| > Xavier, I need to ask about redirects again. If I
have an A HREF link in my 'index.htm' page which
points to 'redirect.asp', and redirect.asp has
> Response.Redirect <http://another.site.com/>
> Why is a page called 'redirect.html' created (along
with index.htm), containing a Meta refresh to the new
URL? I am sure that HTTrack used to simply rewrite
the link in index.htm from 'redirect.asp'
to <http://another.site.com/>
> It is not a big problem, but it creates unnecessary
files.
This is a limit of the HTTrack engine - a consequence
of the stack system.

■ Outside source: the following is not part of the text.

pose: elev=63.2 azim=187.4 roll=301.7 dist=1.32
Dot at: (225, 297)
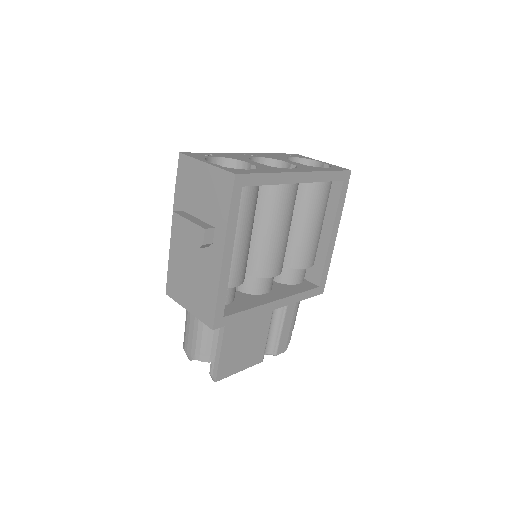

To summarize, there are two ways
of spidering on websites:
1. First method
while links.available do the following:
while links.in.html.page do the following:
add link if necessary on the links stack
write location on final html file
done
done
2. Second method
while links.available do the following:
while links.in.html.page do the following:
get link if necessary and wait for this link
write location on final html file
done
done
While the first method is much more efficient, and
requires less memory/cpu usage, the second is
interesting in case of redirects: you can still write
the final location on method #1, not of method #2,
because the redirect message is sent when you are
trying to get the page.
I assume that you used 'assume' option :) however
Without this option, the engine would have checked
the .asp filetype, and when encountering the redirect,
directly rewrite the correct URL (should be the
correct behaviour if there isn't any bug)
| |